Bucarest et Paris ont rejeté les accusations de M. Lahoud, tout en réservant le meilleur accueil au ministre libanais de la Culture Tareq Mitri, « représentant personnel » du premier ministre pro-occidental Fouad Siniora. M. Mitri a ainsi eu un tête-à-tête jeudi avec le président roumain. Les passages de la déclaration finale du sommet concernant la Côte-d’Ivoire et le Darfour ont également fait l’objet d’âpres discussions qui ont duré jusqu’à la dernière minute. Les dirigeants du sommet regrettent notamment « les nombreux blocages et le manque de volonté réelle des acteurs politiques ivoiriens » de sortir de la crise, sans toutefois jeter la faute sur le président ivoirien Laurent Gbagbo, grand absent du sommet, comme n’a pas hésité à le faire Jacques Chirac. Ils se disent également « vivement préoccupés » par la dégradation continue de la situation au Darfour, sans toutefois condamner le Soudan qui refuse un déploiement des forces de l’Onu.

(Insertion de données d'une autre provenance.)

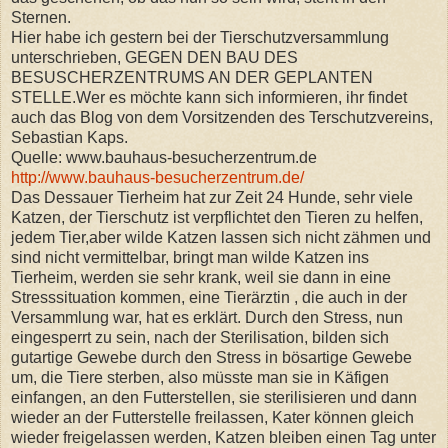
Sternen.
Hier habe ich gestern bei der Tierschutzversammlung
unterschrieben, GEGEN DEN BAU DES
BESUSCHERZENTRUMS AN DER GEPLANTEN
STELLE.Wer es möchte kann sich informieren, ihr findet
auch das Blog von dem Vorsitzenden des Terschutzvereins,
Sebastian Kaps.
Quelle: www.bauhaus-besucherzentrum.de
http://www.bauhaus-besucherzentrum.de/
Das Dessauer Tierheim hat zur Zeit 24 Hunde, sehr viele
Katzen, der Tierschutz ist verpflichtet den Tieren zu helfen,
jedem Tier,aber wilde Katzen lassen sich nicht zähmen und
sind nicht vermittelbar, bringt man wilde Katzen ins
Tierheim, werden sie sehr krank, weil sie dann in eine
Stresssituation kommen, eine Tierärztin , die auch in der
Versammlung war, hat es erklärt. Durch den Stress, nun
eingesperrt zu sein, nach der Sterilisation, bilden sich
gutartige Gewebe durch den Stress in bösartige Gewebe
um, die Tiere sterben, also müsste man sie in Käfigen
einfangen, an den Futterstellen, sie sterilisieren und dann
wieder an der Futterstelle freilassen, Kater können gleich
wieder freigelassen werden, Katzen bleiben einen Tag unter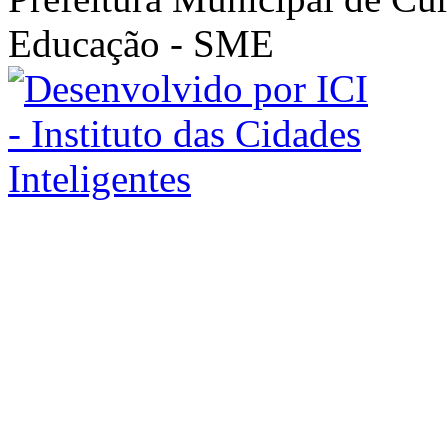
Educação - SME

En 2008 au Québec Le sommet, le premier jamais organisé dans un pays d’Europe centrale et de l’Est, s’est également penché sur les « technologies de la communication dans l’éducation », la place du français sur Internet et la « diversité culturelle », thème cher à M. Diouf. Le premier ministre roumain Calin Tariceanu a ainsi annoncé le projet de son gouvernement de créer à Bucarest la première « université francophone » d’Europe centrale et de l’Est, en souhaitant qu’elle devienne « un centre d’excellence » pour tous les pays de la région. Les dirigeants des pays de la francophonie ont également plaidé avec force en faveur de la diversité culturelle et du dialogue pour lutter contre l’« uniformité » et le risque d’un « totalitarisme » linguistique.

« Si tous les Etats devaient parler la même langue, penser de la même façon, agir de la même manière, le risque serait trop grand de voir s’instaurer un système totalitaire », a lancé Blaise Compaoré, le président du Burkina-Faso, hôte du précédent sommet en 2004. Il a néanmoins mis en garde contre « l’exception et l’isolement linguistiques, synonymes d’appauvrissement et d’effritement d’une langue ». Des propos appuyés par Jacques Chirac, qui a souligné les « contradictions » des sociétés modernes : « Au risque d’uniformité, à la peur de la dilution des identités, répond la menace du repli sur soi et de la crispation ». « Du dialogue des cultures dépendront, pour une large part, la paix et l’avenir du monde », a-t-il souligné. A l’instar de la plupart des intervenants, M. Chirac a appelé les Etats francophones à « donner sa pleine portée » à la convention sur la diversité culturelle. Lancée en 2002 et promue par la France et le Canada, cette convention a été approuvée par l’Unesco en octobre 2005 et a déjà été ratifiée par la Roumanie. Seuls Israël et les Etats-Unis, sur 150 pays, ont voté contre.